I am reminded that, in such a novel, the narrative focuses entirely on the characters and their interactions. The setting is contemporary, equally familiar to author and readers, therefore not needing elucidation. The author need not create a future society or an extra-terrestrial environment.
In this novel, the children isolated and concealed in the attic of a large house for an indefinite period have something in common with characters in an sf novel cut off from the rest of mankind by their enclosure in an interstellar spaceship. The way the children are treated borders on horror. People living or working on lower floors of the house might hear voices or other sounds and imagine ghosts. Indeed, the children's imaginations might run riot in the enormous, cluttered, cobwebbed attic.
Poul Anderson could easily have handled a novel on such a theme. Indeed, his contemporary novel, The Devil's Game, has just one fantastic - or maybe psychological? - premise and thereafter presents the interactions of a diverse group of characters.
So far, I think just that sf and mainstream are different, not that either is better.
3 comments:
Kaor, Paul!
Your comments here unexpectedly made FLOWERS IN THE ATTIC more interesting than I remembered it. And your remarks about how "contemporary"* novels are based on familiar settings their authors have little need of explaining clarifies one reason why I find most of them unsatisfactory: precisely that familiarity. I prefer stories with strange and unfamiliar backgrounds. Which is what we get in well done science fiction and fantasy. And, yes, FLOWERS is a grim story verging very close to horror.
Merry Christmas! Sean
*I make or made an exception for mysteries. These stories are generally set using contemporary settings. But their plots focuses on how to solve the problem of who perpetrated a crime, generally murder.
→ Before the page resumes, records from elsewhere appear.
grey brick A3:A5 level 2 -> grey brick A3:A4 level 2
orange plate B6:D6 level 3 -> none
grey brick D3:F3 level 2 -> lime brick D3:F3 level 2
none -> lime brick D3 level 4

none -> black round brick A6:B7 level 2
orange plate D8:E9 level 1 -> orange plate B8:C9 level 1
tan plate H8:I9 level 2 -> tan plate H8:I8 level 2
Finding answers to questions regarding means, opportunity, motive, etc., were what made mysteries interesting to me.
Poul Anderson liked mysteries and tried his hand at writing some, both stories and novels. Including some science fiction/fantasy mysteries. Truthfully, I thought his SF & F better than his three mystery novels (the one liked best being MURDER IN BLACK LETTER).
"The setting is contemporary, equally familiar to author and readers, therefore not needing elucidation. The author need not create a future society or an extra-terrestrial environment."
A good deal of SF is something new intruding on society contemporary to the writer.
Eg: A radical new technology is invented & the effects of that in the next few years is explored.
An alien invasion of one sort or another is often put into the authors society.
Wells' "The War of the Worlds" being the obvious example.
In "Project Hail Mary" the 'astrophage' apparently shows up no more than a few years after the period that Andy Weir was writing the story. This means that any radically new technology is stuff using the astrophage. There are lots of references to contemporary things that would be hard to comprehend by anyone from decades ago who was reading it.
It's often interesting to imagine a story set roughly now being read by someone from decades or centuries ago and think about the difficulty of it being understood.
Kaor, Jim!
I basically agree. Well done SF shows us both familiarity, continuities from the past surviving into the present of that science fiction story. And technological innovations will have effects and consequences.
H.G. Wells was a pioneer in SF, but later writers handled the idea of alien invasion better, IMO. One example from Anderson's works being THE WAR OF TWO WORLDS, an obvious play on the title of Wells' THE WAR OF THE WORLDS. And I also enjoyed Larry Niven and Jerry Pournelle's FOOTFALL.
Yes, PROJECT HAIL MARY was set in a very familiar setting, roughly our here and now. I do think Weir could usefully study the works of Anderson and Stirling, to learn how to flesh out backgrounds and settings in a more "living" way.
Anderson wrote/pub. his three mystery novels in 1959/1960/1961, and I did find his evocation of the mores and customs of a now vanished California interesting. And I thought the same way of his early science fiction novel, BRAIN WAVE, beginning as it does in the US of the early 1950's.